The Spurs executed a game plan designed to hound Haden all around the three-point line and meet him at the rim on his drives betting he would not attempt a midrange shot. The Rockets only averaged 3.6 midrange points per game. Eventually, Harden wore down and the Rockets exited the playoffs with a whimper.

That offseason the Rockets countered their failure by trading for the midrange king, Chris Paul. In his last season with the Los Angeles Clippers he averaged 5.3 midrange attempts in the regular season and 7.1 in the playoffs, as a team the Rockets had 7.1 attempts in the regular season and 6.7 in the playoffs that season.

2016-17 Midrange AttemptsRegular SeasonPlayoffs
Houston Rockets7.16.7
Chris Paul5.37.1

In Paul’s two seasons as a Rocket though, his attempts in the midrange have fallen considerable, averaging only 2.8 in the regular season and playoffs. The Rockets are completely ignoring the midrange while teams like the Warriors are attacking it averaging 19.6 midrange attempts in the playoffs so far this season. In the series, they outscored the Rockets 92-18 in that range.

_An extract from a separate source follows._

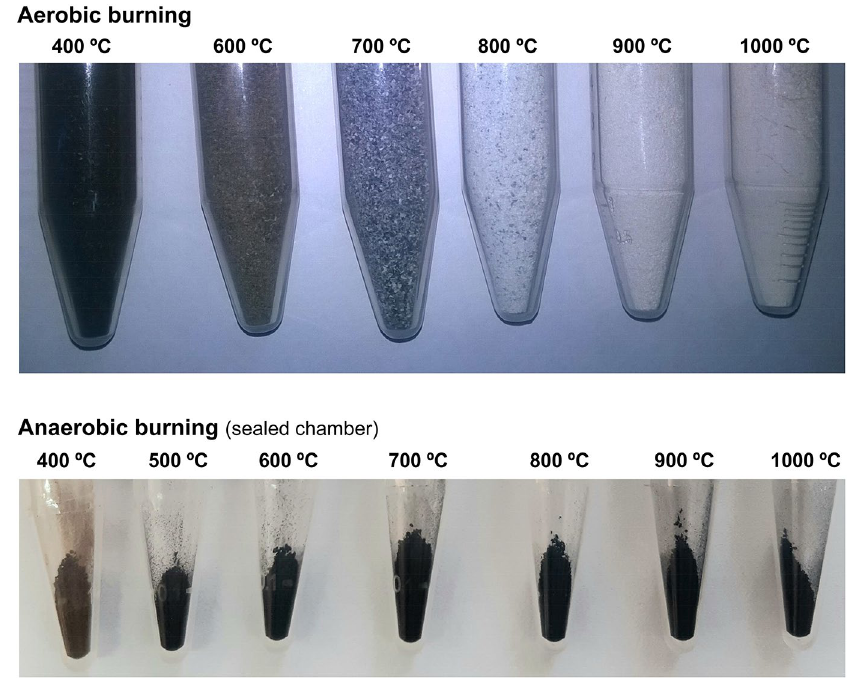
Figure 2. Human bone samples currently analysed, showing the colour changes according to the burning conditions—aerobic or anaerobic in a sealed chamber (An sealed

Morey ball has made it easier for teams to defend the Rockets; besides Paul teams do not have to worry about any other Rocket pulling up for a midrange shot. The opportunities were there in game six, Harden comes off a screen and Andrew Bogut is waiting for him in the paint. He has plenty of room to pull up for an open jumper but opts to dribble around a bit more and settles for a contested three. Austin Rivers has his man beat when he attacks the closeout and should pull up at the top of the key but instead steps back then drives right into a contested floater. The same thing with Eric Gordon, who has a wide-open free throw line jumper but attempts a floater against Draymond Green.

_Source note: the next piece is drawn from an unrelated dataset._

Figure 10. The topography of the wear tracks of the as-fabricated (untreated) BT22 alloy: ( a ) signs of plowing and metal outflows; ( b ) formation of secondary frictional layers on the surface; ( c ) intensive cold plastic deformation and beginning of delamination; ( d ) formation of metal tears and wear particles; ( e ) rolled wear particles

The midrange opens up a lot of opportunities for the Rockets, on back to back plays at the end of the third quarter, Paul’s threat in the midrange forced the Warriors defense to have to come up higher than they would on anyone else leaving Capela open for two lob dunks, give the Rockets a five-point edge.

Houston is ignoring a large portion of real estate on the offensive end by refusing to attack in the midrange and the worst part is teams know that. Once Harden gets within the three-point line, they know he’s either going to attack the paint or retreat back to the three-point line. The Milwaukee Bucks used this to their advantage when they swept the regular season series.

It is not that the Rockets philosophy cannot be successful; it just gives Houston such a small margin of error. If they suffer any sort of drought, which tends to happen to all three-point shooting teams from time to time, they will struggle to score.

Last season in game seven against the Warriors, they missed 27 consecutive threes en route to their loss. The Warriors got 18 points in the midrange, to the Rockets two.

Another scoring drought hit the Rockets in game six this season. Tied at 97-97 with 6:31 left in the game, they missed layups and threes until the 2:47 mark when Harden finally knocks down a three. The three-point and layup hunting caused that drought and allowed the Warriors to send the Rockets home despite not having Kevin Durant.

Houston does not have to revamp their offense at all; they just have to be willing to take a few more midrange shots. That will open the floor more either at the rim when the help defense has to step up higher or create more open threes when teams have to rotate to take away the rim. Hitting midrange shots is what can bend and ultimately break your opponent’s defense.

Instead of three-point or layup hunting, they need to go good shot hunting regardless where on the court that shot is. Analytics did not let the Rockets down, their interpretation of the numbers did.